Extract:
▼
9. A device for polishing a silicon wafer comprising a polishing plate; a polishing pad attached to the polishing plate; and a pad dresser having a grindstone attached thereto, and dresses the polishing pad, wherein the device is configured to allow a radius of curvature R1, in the radial direction of the polishing plate, of a dressing surface of the grindstone that slides on the polishing pad to be changed.

10. A device for polishing a silicon wafer as claimed in claim 9, wherein the grindstone has a plurality of dressing surfaces with different radius of curvatures, so that the device is configured to allow the radius of curvature R1 of the dressing surface that slides on the polishing pad to be changed by rotating the grindstone.

11. A device for polishing silicon wafer as claimed in claim 10, wherein a base material of the grindstone is made of an alloy capable of flexing, so that the device is configured to allow the radius of curvature R1 of the dressing surface to be changed by pressing the grindstone from an opposite side of the dressing surface.
▲
Can you translate this sentence from the polishing device claims into Spanish: "A device for polishing a silicon wafer as claimed in claim 9, wherein the grindstone has a plurality of dressing surfaces with different radius of curvatures, so that the device is configured to allow the radius of curvature R1 of the dressing surface that slides on the polishing pad to be changed by rotating the grindstone."

Dataset content:
▼
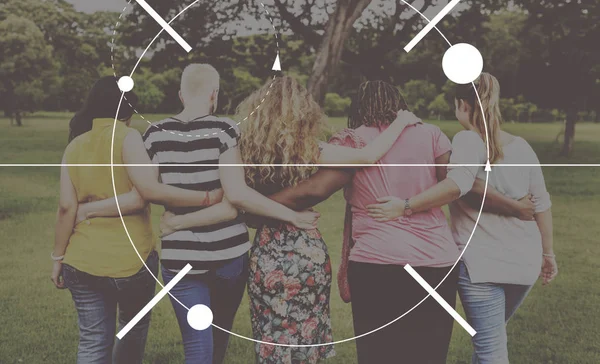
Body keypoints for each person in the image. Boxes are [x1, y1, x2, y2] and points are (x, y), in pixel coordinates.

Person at [77, 66, 319, 364]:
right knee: (217, 341)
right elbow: (238, 196)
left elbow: (148, 191)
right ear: (214, 95)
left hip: (181, 259)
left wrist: (88, 208)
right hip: (229, 254)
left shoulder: (154, 134)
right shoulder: (225, 130)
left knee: (197, 346)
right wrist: (292, 216)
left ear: (181, 94)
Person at [170, 76, 420, 363]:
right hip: (306, 251)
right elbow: (367, 156)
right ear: (304, 111)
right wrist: (400, 122)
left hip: (267, 254)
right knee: (307, 338)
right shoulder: (309, 149)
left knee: (271, 338)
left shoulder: (244, 149)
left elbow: (237, 197)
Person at [366, 73, 558, 363]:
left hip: (482, 267)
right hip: (524, 264)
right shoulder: (523, 147)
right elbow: (542, 204)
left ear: (461, 105)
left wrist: (405, 205)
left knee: (491, 350)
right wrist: (548, 254)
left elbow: (459, 185)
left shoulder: (467, 139)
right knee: (492, 338)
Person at [51, 76, 220, 364]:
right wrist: (206, 198)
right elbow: (142, 196)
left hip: (80, 260)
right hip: (131, 261)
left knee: (92, 341)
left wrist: (58, 257)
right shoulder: (129, 138)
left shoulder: (75, 146)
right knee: (131, 331)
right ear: (128, 109)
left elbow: (67, 207)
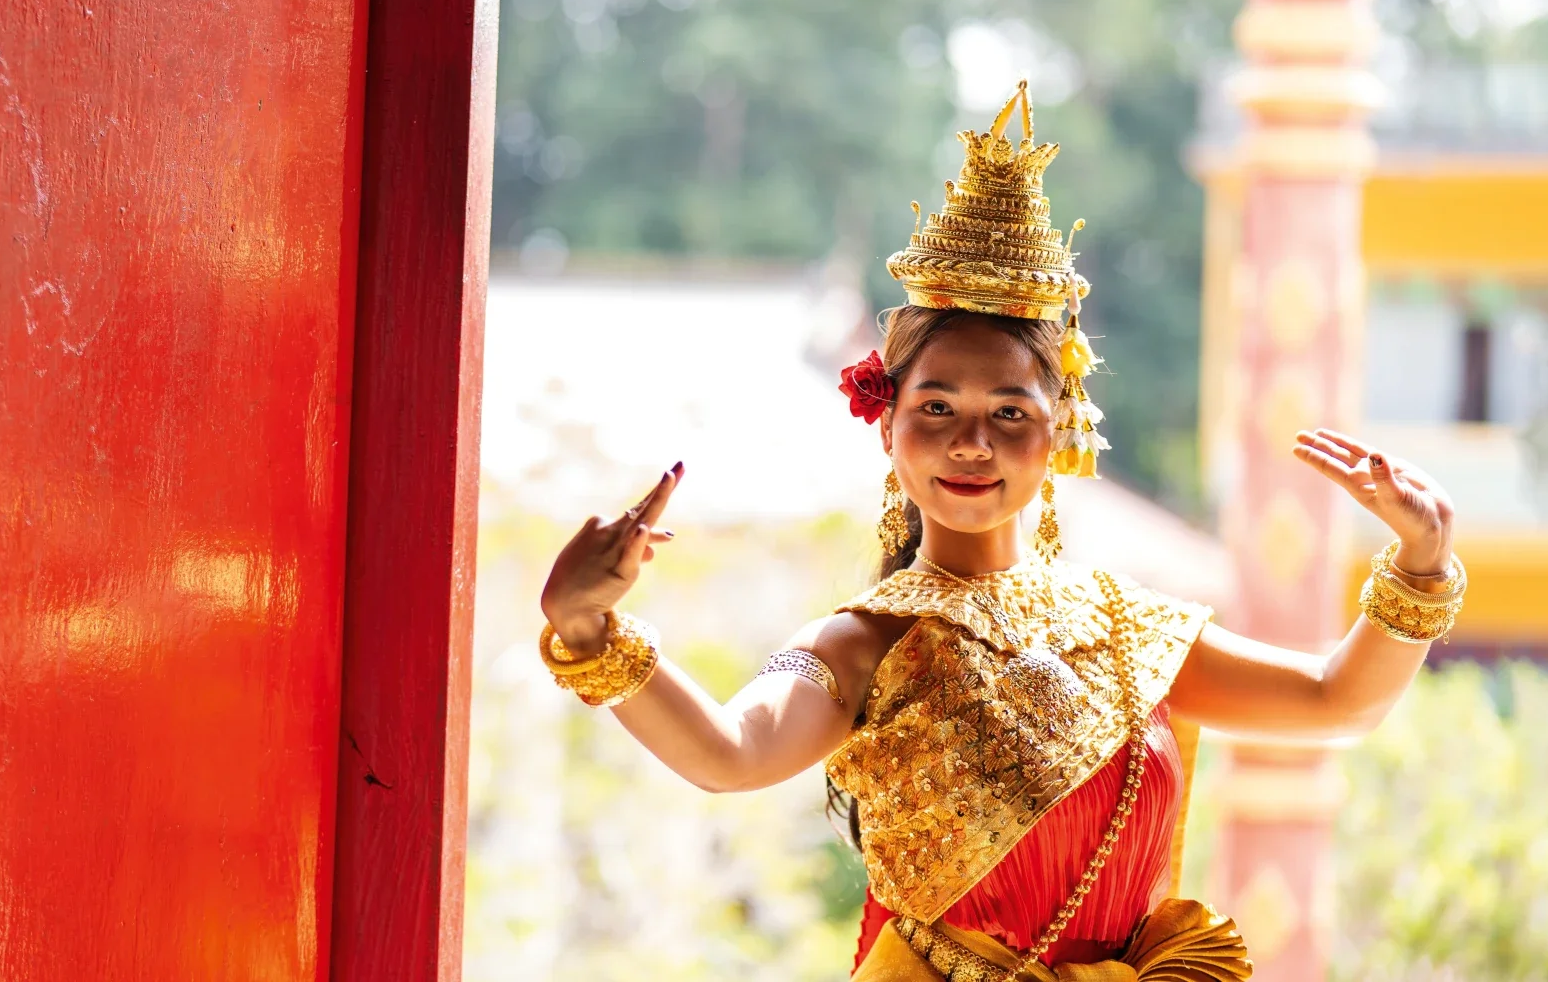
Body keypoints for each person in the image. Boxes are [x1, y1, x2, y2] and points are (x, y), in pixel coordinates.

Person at [536, 82, 1465, 982]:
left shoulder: (1132, 633)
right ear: (889, 426)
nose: (971, 442)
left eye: (1009, 412)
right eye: (937, 407)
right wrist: (590, 632)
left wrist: (1422, 565)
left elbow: (1338, 700)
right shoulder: (859, 643)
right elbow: (730, 752)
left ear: (1058, 432)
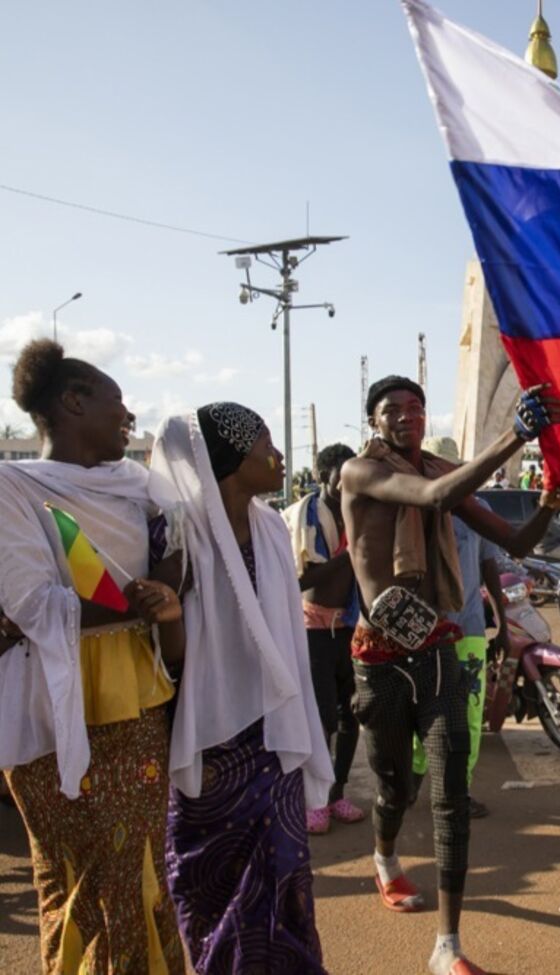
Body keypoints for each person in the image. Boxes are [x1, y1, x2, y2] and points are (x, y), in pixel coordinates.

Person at [340, 375, 560, 975]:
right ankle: (385, 856)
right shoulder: (362, 474)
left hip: (440, 648)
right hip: (379, 656)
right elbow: (434, 496)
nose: (407, 417)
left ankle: (448, 945)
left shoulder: (442, 471)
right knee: (396, 789)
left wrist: (548, 498)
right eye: (392, 409)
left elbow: (514, 539)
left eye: (416, 407)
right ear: (374, 422)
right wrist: (512, 437)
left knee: (448, 796)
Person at [0, 339, 187, 974]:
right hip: (49, 708)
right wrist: (140, 602)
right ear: (73, 403)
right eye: (117, 403)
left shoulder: (140, 488)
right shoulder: (14, 486)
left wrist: (168, 578)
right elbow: (32, 603)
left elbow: (178, 563)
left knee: (137, 869)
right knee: (72, 878)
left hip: (134, 696)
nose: (128, 416)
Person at [152, 403, 334, 974]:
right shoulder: (176, 531)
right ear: (232, 458)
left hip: (272, 740)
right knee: (211, 889)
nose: (279, 457)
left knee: (284, 880)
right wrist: (167, 617)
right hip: (210, 744)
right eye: (267, 445)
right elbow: (171, 653)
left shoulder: (272, 529)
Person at [283, 442, 368, 834]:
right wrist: (349, 556)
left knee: (352, 714)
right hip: (312, 629)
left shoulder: (358, 512)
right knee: (320, 718)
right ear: (323, 477)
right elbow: (302, 579)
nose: (347, 481)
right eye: (341, 474)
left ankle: (336, 793)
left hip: (350, 625)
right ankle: (312, 799)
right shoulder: (307, 518)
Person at [431, 439, 508, 816]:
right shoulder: (419, 506)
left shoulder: (480, 508)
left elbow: (489, 564)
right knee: (426, 710)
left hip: (471, 626)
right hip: (429, 629)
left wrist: (503, 623)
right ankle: (418, 780)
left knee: (471, 711)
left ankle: (459, 788)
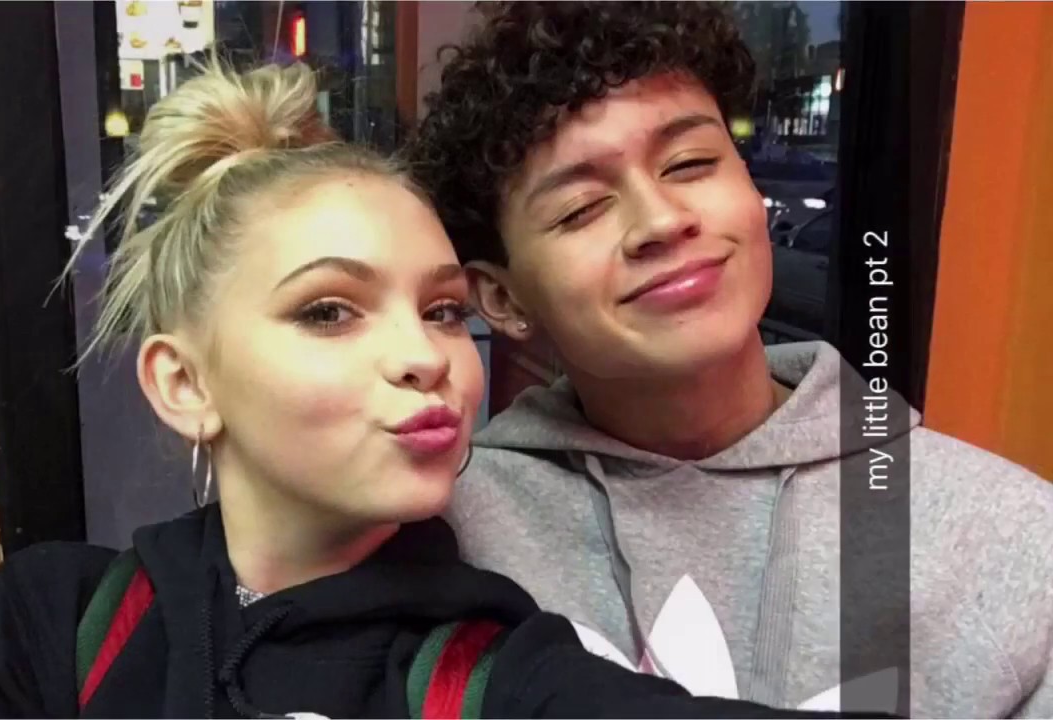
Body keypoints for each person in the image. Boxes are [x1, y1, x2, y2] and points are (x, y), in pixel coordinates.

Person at [0, 62, 873, 720]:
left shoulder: (496, 678)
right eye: (328, 311)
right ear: (184, 382)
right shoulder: (48, 627)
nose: (426, 357)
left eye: (444, 311)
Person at [406, 2, 1053, 718]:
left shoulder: (1008, 536)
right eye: (581, 208)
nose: (662, 221)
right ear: (501, 297)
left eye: (691, 164)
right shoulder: (440, 529)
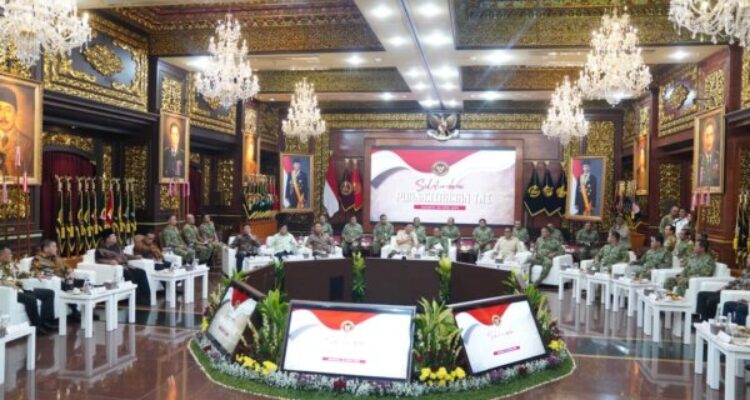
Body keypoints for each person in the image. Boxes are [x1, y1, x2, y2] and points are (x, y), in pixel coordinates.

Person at [0, 247, 56, 334]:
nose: (11, 255)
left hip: (22, 288)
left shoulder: (11, 264)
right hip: (11, 292)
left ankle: (46, 322)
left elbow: (20, 273)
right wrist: (8, 283)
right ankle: (37, 327)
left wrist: (35, 274)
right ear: (1, 255)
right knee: (31, 299)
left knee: (49, 293)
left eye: (11, 253)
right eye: (9, 254)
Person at [96, 230, 151, 305]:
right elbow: (98, 260)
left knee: (141, 272)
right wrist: (109, 262)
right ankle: (136, 298)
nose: (115, 237)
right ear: (107, 239)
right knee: (129, 274)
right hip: (118, 268)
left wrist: (135, 257)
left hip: (126, 266)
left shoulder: (116, 246)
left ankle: (146, 297)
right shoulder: (101, 249)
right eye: (113, 236)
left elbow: (124, 255)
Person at [696, 254, 750, 322]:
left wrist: (728, 290)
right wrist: (724, 288)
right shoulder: (746, 271)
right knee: (701, 294)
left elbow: (745, 287)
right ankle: (701, 318)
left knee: (712, 300)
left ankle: (709, 321)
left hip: (735, 294)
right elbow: (735, 282)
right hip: (728, 291)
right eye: (747, 258)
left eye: (749, 258)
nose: (747, 260)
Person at [0, 87, 32, 176]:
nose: (3, 116)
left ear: (15, 114)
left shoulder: (27, 144)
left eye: (8, 110)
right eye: (0, 109)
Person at [698, 117, 721, 188]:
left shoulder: (719, 157)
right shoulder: (698, 160)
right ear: (702, 138)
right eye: (706, 135)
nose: (709, 139)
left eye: (711, 135)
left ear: (715, 137)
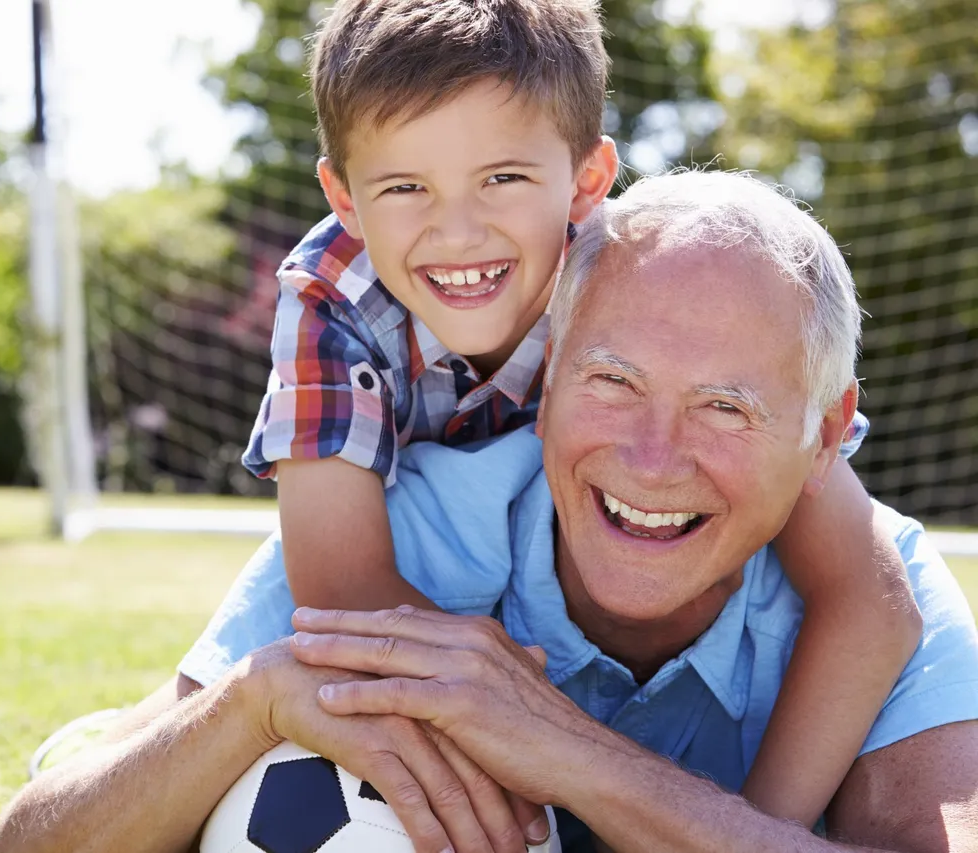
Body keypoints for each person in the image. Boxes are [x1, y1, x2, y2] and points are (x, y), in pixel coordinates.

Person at [3, 171, 975, 853]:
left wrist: (577, 758)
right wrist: (246, 706)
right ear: (546, 377)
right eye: (612, 380)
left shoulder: (882, 590)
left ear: (828, 431)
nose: (652, 457)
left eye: (726, 406)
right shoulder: (413, 526)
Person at [193, 0, 919, 832]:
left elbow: (870, 594)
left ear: (587, 181)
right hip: (462, 572)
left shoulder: (635, 279)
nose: (458, 232)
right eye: (403, 186)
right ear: (343, 195)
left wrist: (741, 830)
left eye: (502, 177)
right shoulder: (331, 301)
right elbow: (345, 594)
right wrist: (518, 711)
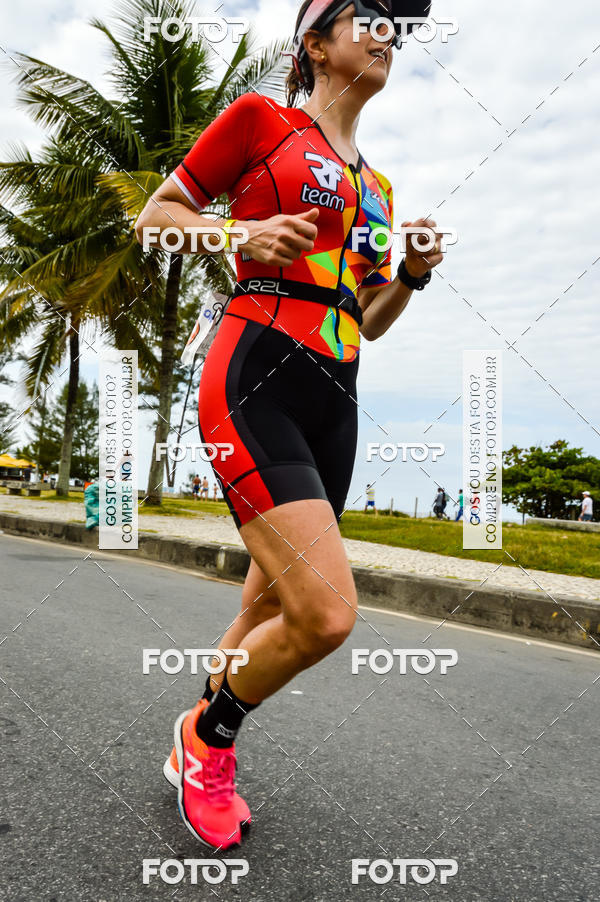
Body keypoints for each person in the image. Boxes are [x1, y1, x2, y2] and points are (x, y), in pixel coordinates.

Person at [135, 0, 441, 851]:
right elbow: (155, 218)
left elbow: (370, 316)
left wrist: (410, 273)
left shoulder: (376, 186)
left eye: (397, 25)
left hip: (335, 396)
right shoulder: (259, 122)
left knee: (269, 599)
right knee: (327, 614)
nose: (388, 33)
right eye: (368, 17)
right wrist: (238, 230)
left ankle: (190, 735)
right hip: (256, 370)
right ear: (314, 43)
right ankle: (208, 741)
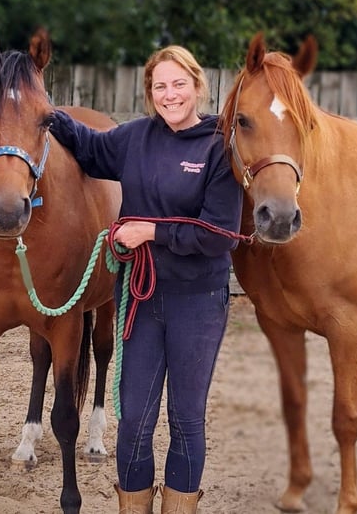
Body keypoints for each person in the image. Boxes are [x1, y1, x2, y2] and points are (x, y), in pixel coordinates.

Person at [48, 44, 243, 514]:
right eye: (160, 86)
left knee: (185, 418)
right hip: (141, 298)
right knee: (134, 419)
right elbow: (87, 147)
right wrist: (42, 109)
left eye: (179, 84)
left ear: (198, 86)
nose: (169, 94)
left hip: (198, 300)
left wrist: (150, 231)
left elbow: (219, 234)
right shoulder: (134, 137)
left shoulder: (220, 145)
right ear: (149, 92)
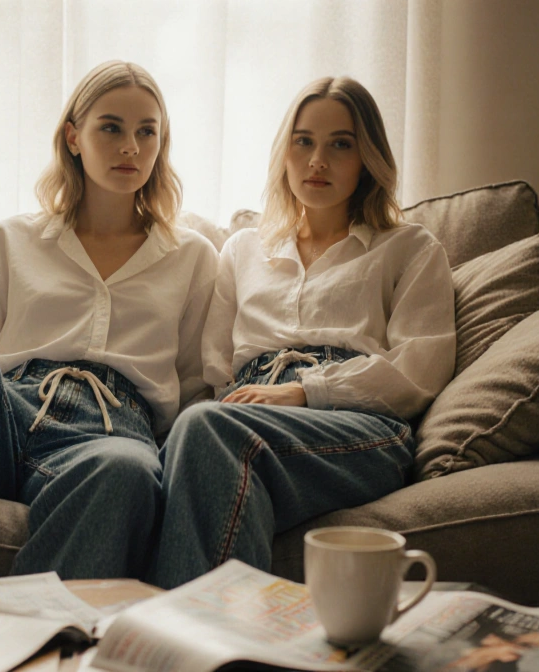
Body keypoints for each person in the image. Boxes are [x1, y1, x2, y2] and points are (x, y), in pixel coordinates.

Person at [0, 60, 218, 583]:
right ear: (74, 137)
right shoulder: (10, 240)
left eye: (146, 132)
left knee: (128, 471)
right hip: (3, 417)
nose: (130, 146)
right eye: (111, 127)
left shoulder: (193, 256)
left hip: (107, 436)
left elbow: (197, 387)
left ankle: (27, 640)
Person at [149, 76, 456, 589]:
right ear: (284, 153)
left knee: (209, 430)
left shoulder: (409, 248)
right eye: (304, 141)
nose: (318, 160)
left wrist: (304, 390)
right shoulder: (243, 250)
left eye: (341, 144)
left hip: (358, 426)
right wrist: (241, 407)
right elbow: (215, 366)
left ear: (367, 159)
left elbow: (420, 370)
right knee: (196, 435)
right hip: (249, 416)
▲
Exercise response: Un dispositivo para pulir una oblea de silicio según la reivindicación 9, en el que la muela abrasiva tiene una pluralidad de superficies de acondicionamiento con diferentes radios de curvatura, de modo que el dispositivo está configurado para permitir que el radio de curvatura R1 de la superficie de acondicionamiento que se desliza sobre la almohadilla de pulido se cambie haciendo girar la muela abrasiva.